*EXERCISE DETAILS*. Please reproduce word for word the lines in the listing below, from the line with "Bronce: Juanmi Jiménez (Málaga)" to the line with "(Levante Las Planas)", including both of those lines.

*EXERCISE INPUTS*.
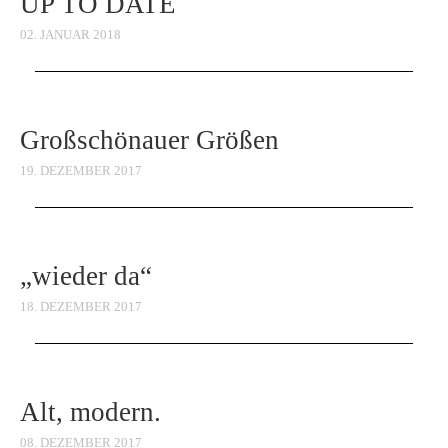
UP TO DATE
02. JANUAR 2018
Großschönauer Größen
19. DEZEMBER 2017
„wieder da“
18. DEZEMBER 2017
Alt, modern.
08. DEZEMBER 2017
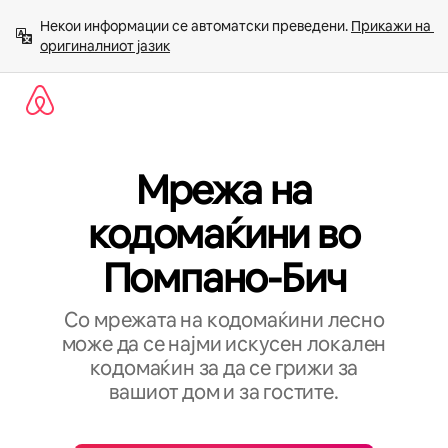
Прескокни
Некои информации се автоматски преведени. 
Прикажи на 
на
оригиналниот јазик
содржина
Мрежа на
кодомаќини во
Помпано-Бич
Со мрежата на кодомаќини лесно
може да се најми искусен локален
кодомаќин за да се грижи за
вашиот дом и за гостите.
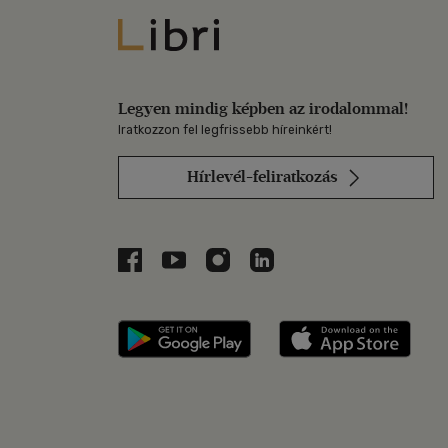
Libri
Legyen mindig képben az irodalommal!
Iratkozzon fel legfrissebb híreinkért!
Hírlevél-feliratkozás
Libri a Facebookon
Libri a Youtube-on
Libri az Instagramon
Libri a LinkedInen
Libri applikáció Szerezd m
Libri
--
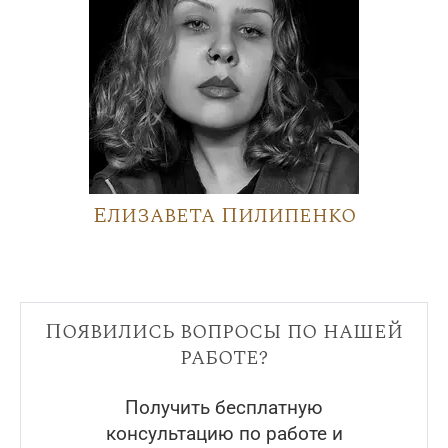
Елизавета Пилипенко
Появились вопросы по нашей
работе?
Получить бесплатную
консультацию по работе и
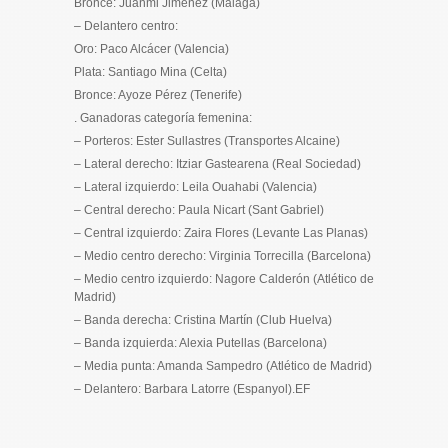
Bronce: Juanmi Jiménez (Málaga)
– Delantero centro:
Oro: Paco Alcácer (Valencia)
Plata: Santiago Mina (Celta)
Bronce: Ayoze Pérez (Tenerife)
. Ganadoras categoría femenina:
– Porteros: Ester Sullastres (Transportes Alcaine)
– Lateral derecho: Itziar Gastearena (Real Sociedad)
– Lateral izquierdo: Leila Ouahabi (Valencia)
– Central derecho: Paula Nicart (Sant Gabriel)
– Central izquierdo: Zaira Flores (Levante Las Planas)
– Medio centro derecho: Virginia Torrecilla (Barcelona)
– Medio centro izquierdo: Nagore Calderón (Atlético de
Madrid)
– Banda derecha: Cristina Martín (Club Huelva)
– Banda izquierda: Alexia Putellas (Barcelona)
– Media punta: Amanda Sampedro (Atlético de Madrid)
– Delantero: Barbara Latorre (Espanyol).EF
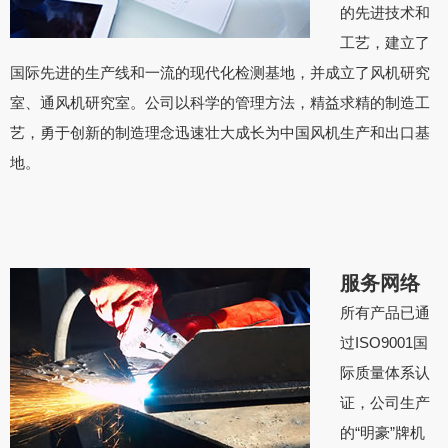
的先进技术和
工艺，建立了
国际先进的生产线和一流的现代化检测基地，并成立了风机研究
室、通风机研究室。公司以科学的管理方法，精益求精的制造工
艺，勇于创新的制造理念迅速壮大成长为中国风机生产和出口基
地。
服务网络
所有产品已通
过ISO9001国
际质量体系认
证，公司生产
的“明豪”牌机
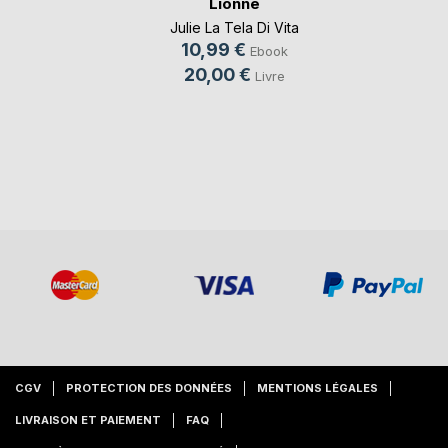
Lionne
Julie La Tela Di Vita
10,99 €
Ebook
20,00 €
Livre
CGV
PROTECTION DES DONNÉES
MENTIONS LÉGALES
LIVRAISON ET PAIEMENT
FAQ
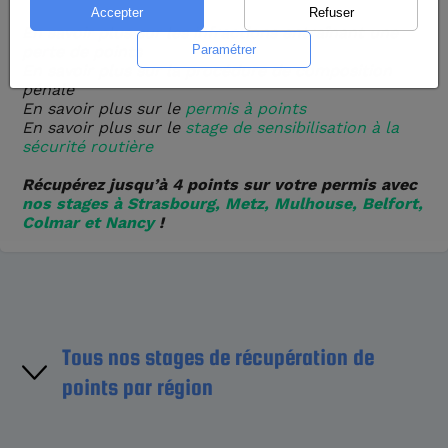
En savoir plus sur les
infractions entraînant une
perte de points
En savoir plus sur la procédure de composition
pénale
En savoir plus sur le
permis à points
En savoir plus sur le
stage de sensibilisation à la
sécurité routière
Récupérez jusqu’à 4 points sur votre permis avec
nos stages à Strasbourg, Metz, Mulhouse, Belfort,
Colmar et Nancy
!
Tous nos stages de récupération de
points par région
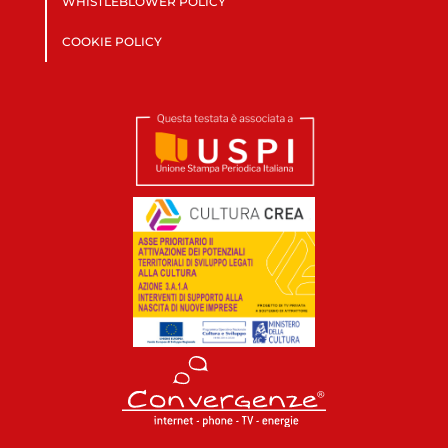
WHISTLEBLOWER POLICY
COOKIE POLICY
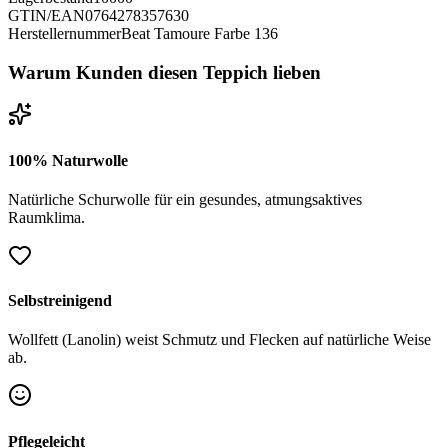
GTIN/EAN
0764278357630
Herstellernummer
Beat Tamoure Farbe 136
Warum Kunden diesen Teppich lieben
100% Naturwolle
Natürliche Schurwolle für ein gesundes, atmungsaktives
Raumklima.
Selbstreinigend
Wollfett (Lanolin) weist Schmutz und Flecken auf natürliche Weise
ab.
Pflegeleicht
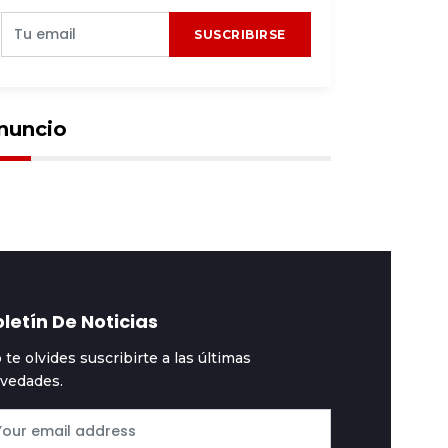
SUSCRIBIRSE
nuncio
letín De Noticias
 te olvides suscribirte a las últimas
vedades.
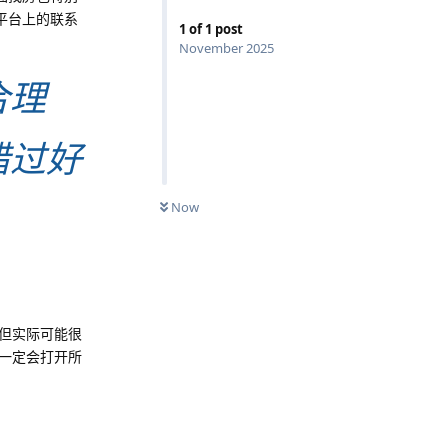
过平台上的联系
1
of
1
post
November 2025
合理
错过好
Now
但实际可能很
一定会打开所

*SOLUTION FOR THIS PROBLEM*.
Bronce: Juanmi Jiménez (Málaga)
– Delantero centro:
Oro: Paco Alcácer (Valencia)
Plata: Santiago Mina (Celta)
Bronce: Ayoze Pérez (Tenerife)
. Ganadoras categoría femenina:
– Porteros: Ester Sullastres (Transportes Alcaine)
– Lateral derecho: Itziar Gastearena (Real Sociedad)
– Lateral izquierdo: Leila Ouahabi (Valencia)
– Central derecho: Paula Nicart (Sant Gabriel)
– Central izquierdo: Zaira Flores (Levante Las Planas)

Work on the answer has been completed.